Original Problems, Julia’s Fairies – 2014 (I): January – April
→Previous ; →Next ; →List 2014(I)
Please send your original fairy problems to: firstname.lastname@example.org
No.490 by János Mikitovics – A nice chameleon-echo! (JV)
Swapping Kings: If a move exposes the opponent’s King to a check under normal rules, then the two Kings are switched, and check or checkmate is newly evaluated, and of course a move is illegal if after such a switch one’s own King is in check.
Berolina-Pawn(BP): Walk and capture are swapped relative to the orthodox Pawn.

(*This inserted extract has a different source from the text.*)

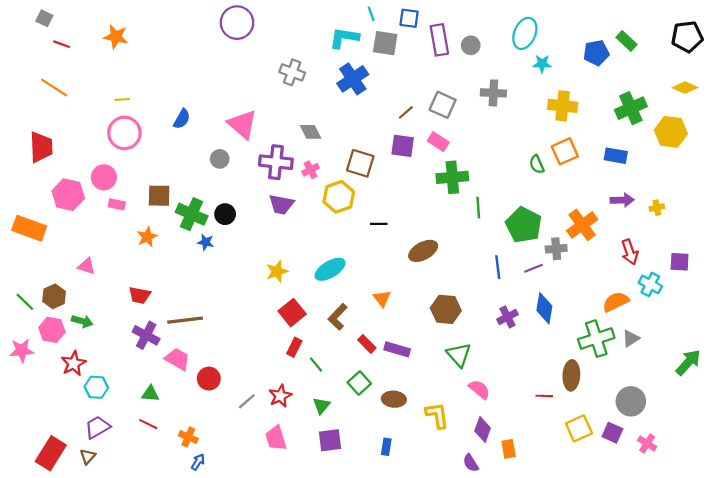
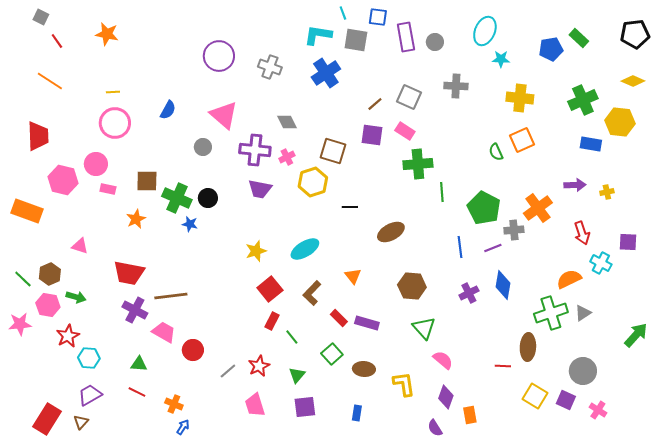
purple circle: (237, 23) -> (219, 56), moved
red line: (62, 44) -> (57, 41), turned 35
blue rectangle: (616, 156) -> (591, 144), moved
red trapezoid: (140, 295) -> (129, 273), size x1.5
yellow square: (579, 428) -> (535, 396), turned -35

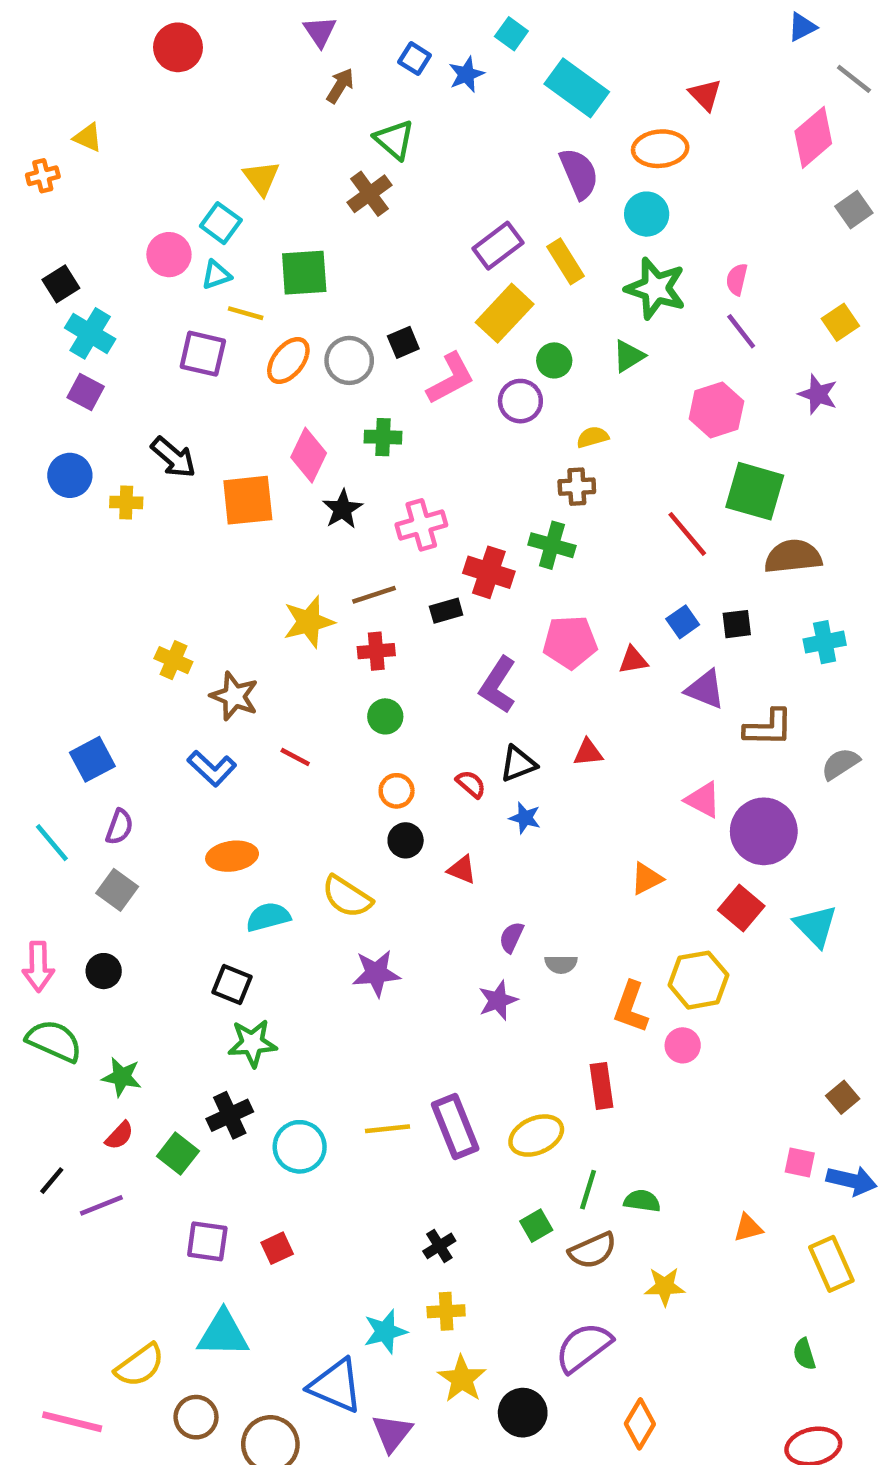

The Berolina-Pawn moves without capturing diagonally (possibly two squares if it is on the second row of its side) and captures vertically.
Berolina Super Pawn(BS): It is Berolina-Pawn but its moves and captures are respectively extended to the entire diagonal and the entire column.
No.490 János Mikitovics
h#3 b) Se4→d2 (2+3)
Berolina superpawn e3
Berolina pawn e2
Solutions: (click to show/hide)
a) 1.BSe3-c1=S Se4-c5 2.BSe2-f1=R[Kg4↔Kf2] Kg4-f4 3.Sc1-d3[Kf2↔Kf4] + Sc5xd3[Kf4↔Kf2] #
b) 1.BSe2-f1=S Kf2-g2 2.BSe3-g1=R[Kg4↔Kg2] Sd2-c4 3.Sf1-e3[Kg2↔Kg4] + Sc4xe3[Kg4↔Kg2] #
(C+ by Popeye 4.63)
Exchange of promotions, chameleon echo. (Author)
I do not think that the use of fairy pawns is justified here.
While I have not found the setting I am happy with, I think that the following version is a good matter for thought:
White: Kd2 Sa2
Black: Ke4 Pc2f2
1.f2-f1=R Kd2-e2 2.c2-c1=S[Ke4Ke2] Sa2-b4 3.Ke2-f2 Ke4-f4 4.Sc1-d3[Kf2Kf4] + Sb4*d3[Kf4Kf2] #
1.c2-c1=R Kd2-e2 2.Rc1-e1[Ke4Ke2] Sf1-e3 3.f2-f1=S Se3-f5 4.Sf1-g3[Ke2Ke4] + Sf5*g3[Ke4Ke2] #
1.f2-f1=R Kd2-c3 2.Rf1-a1 Kc3-b3 3.Ra1-a3[Ke4Kb3] Ke4-d3 4.c2-c1=S[Kb3Kd3] + Se2*c1[Kd3Kb3] #
Yes, you’re right Georgy, but the play differs from the original thought because of the repetition and sequence of promotions.
Please look at this version and try to develop it as a co-author if you so think:
White Sa3 Kd3
Black Kb4 Pb2 Pd2
h# 4 (2 solutions)
I.) 1.b2-b1=S Kd3-c2 2.d2-d1=R Sa3-b5 3.Rd1-c1[Kb4Kc2] Kb4-c4 4.Sb1-a3[Kc2Kc4] + Sb5*a3[Kc4Kc2] #
II.) 1.b2-b1=R Kd3-e3 2.Kb4-c3 Sa3-c4 3.Rb1-b3 Sc4-b2 4.d2-d1=S[Kc3Ke3] + Sb2*d1[Ke3Kc3] #
Georgy, of course, the version h#4/2x can be our joint problem, if you like it. I would be happy if you would accept my offer!
A very fine problem with echo mates. The two solution version is really much better.